Lui demandais-je, comme surpris de tomber par hasard sur sa présence alors que c'est moi-même qui était venu à lui. Je savais pertinemment que ce soir-là il était de sortie. Il était là, assis, lui et sa bande d'amis. Marzia à côté de lui. Elle sirotait une citronnade, et souriait. Ses genoux étaient dirigés en sa direction.
Moi et Elio nous étions éloignés depuis quelques jours. Disons, pour être plus juste, depuis que j'avais compris que cette attirance n'était pas réciproque, je m'étais naturellement éloigné.
Cet arrêt soudain à leur table me rendit alors mal à l'aise.
Je sentais qu'il savait.
Il savait probablement que je me disais « on s'est éloignés », mais nous savions que c'était moi. Mais que cela pouvait-il lui faire ? A lui, rien.
- Ne devrais-tu pas être au lit à cette heure-ci ?
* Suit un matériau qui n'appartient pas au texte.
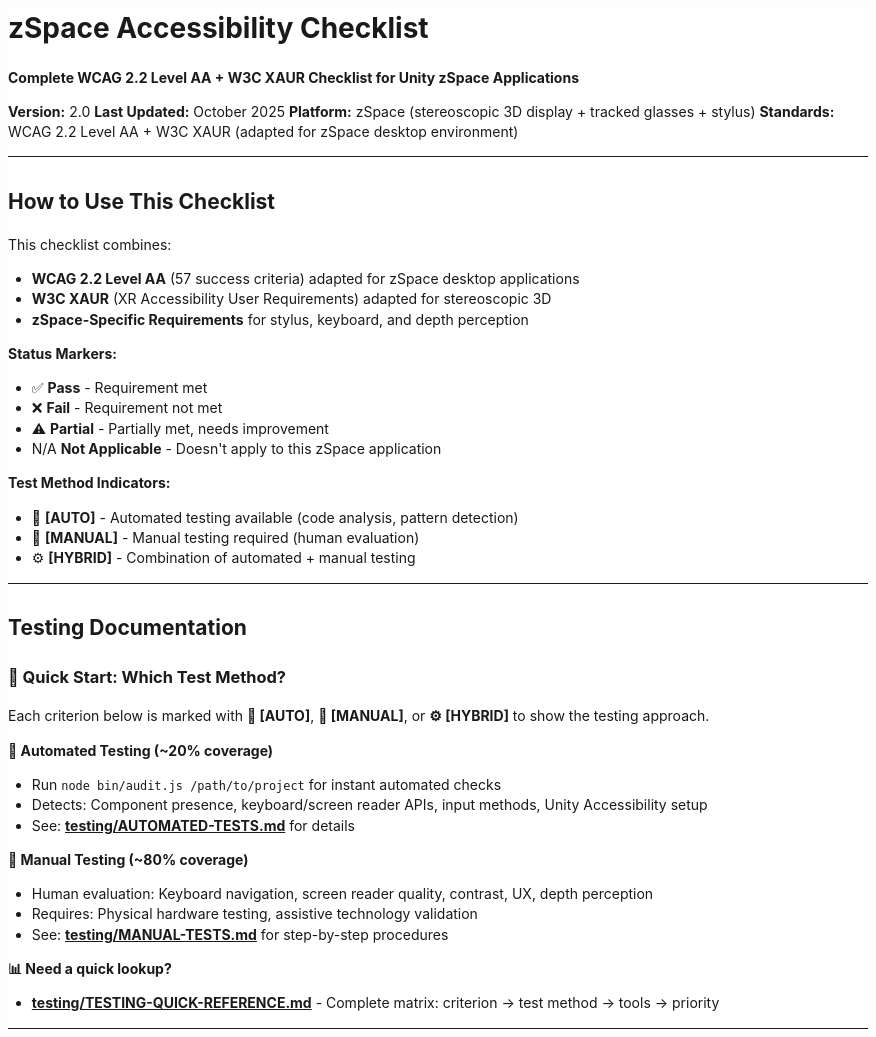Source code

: # zSpace Accessibility Checklist

**Complete WCAG 2.2 Level AA + W3C XAUR Checklist for Unity zSpace Applications**

**Version:** 2.0
**Last Updated:** October 2025
**Platform:** zSpace (stereoscopic 3D display + tracked glasses + stylus)
**Standards:** WCAG 2.2 Level AA + W3C XAUR (adapted for zSpace desktop environment)

---

## How to Use This Checklist

This checklist combines:
- **WCAG 2.2 Level AA** (57 success criteria) adapted for zSpace desktop applications
- **W3C XAUR** (XR Accessibility User Requirements) adapted for stereoscopic 3D
- **zSpace-Specific Requirements** for stylus, keyboard, and depth perception

**Status Markers:**
- ✅ **Pass** - Requirement met
- ❌ **Fail** - Requirement not met
- ⚠️ **Partial** - Partially met, needs improvement
- N/A **Not Applicable** - Doesn't apply to this zSpace application

**Test Method Indicators:**
- 🤖 **[AUTO]** - Automated testing available (code analysis, pattern detection)
- 👤 **[MANUAL]** - Manual testing required (human evaluation)
- ⚙️ **[HYBRID]** - Combination of automated + manual testing

---

## Testing Documentation

### 🎯 Quick Start: Which Test Method?

Each criterion below is marked with **🤖 [AUTO]**, **👤 [MANUAL]**, or **⚙️ [HYBRID]** to show the testing approach.

**🤖 Automated Testing (~20% coverage)**
- Run `node bin/audit.js /path/to/project` for instant automated checks
- Detects: Component presence, keyboard/screen reader APIs, input methods, Unity Accessibility setup
- See: **[testing/AUTOMATED-TESTS.md](./testing/AUTOMATED-TESTS.md)** for details

**👤 Manual Testing (~80% coverage)**
- Human evaluation: Keyboard navigation, screen reader quality, contrast, UX, depth perception
- Requires: Physical hardware testing, assistive technology validation
- See: **[testing/MANUAL-TESTS.md](./testing/MANUAL-TESTS.md)** for step-by-step procedures

**📊 Need a quick lookup?**
- **[testing/TESTING-QUICK-REFERENCE.md](./testing/TESTING-QUICK-REFERENCE.md)** - Complete matrix: criterion → test method → tools → priority

---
Voilà que je jouais le bon père de famille soucieux des activités nocturnes de son fils. Chiara entama le dialogue, alors qu'un peu plus tôt elle exerçait de légères pressions sur mon bras comme pour me demander gentiment si nous pouvions déguerpir. La discussion ne m'intéressait pas. Il était en face de moi et j'éprouvais du remord pour l'avoir évité de la sorte. Il n'avait pas dû saisir pourquoi j'étais soudain devenu si distant. Il devait penser de moi que j'étais un hôte désagréable, sans doute voulait-il que l'été se termine pour que je disparaisse au plus vite.
J'entrepris d'intégrer une anecdote d'une de nos discussions à nous deux, sans même me soucier de ce que lui et Chiara parlaient avant que j'intervienne. Un clin d'oeil. Rien qu'à lui.
- Il lit Paul Celan.
Chiara m'interrogea en haussant les sourcils. J'avais été maladroit.
Je ne pu m'empêcher de jeter un coup d'oeil à Elio. Une lueur d'amusement y figurait. Se moquait-il de Chiara ou cherchait-il a échanger un regard complice ?
« C'est un poète » dis-je en m'éloignant avec elle. Je décidais de ne pas réagir.
Son regard m'avait comme câliné, j'en était honteux, car à nouveau mon esprit me jouait des tours. Plutôt m'enfuir que l'affronter, je ne voulais plus de ces ridicules illusions. Ce soir-là je couchais avec Chiara.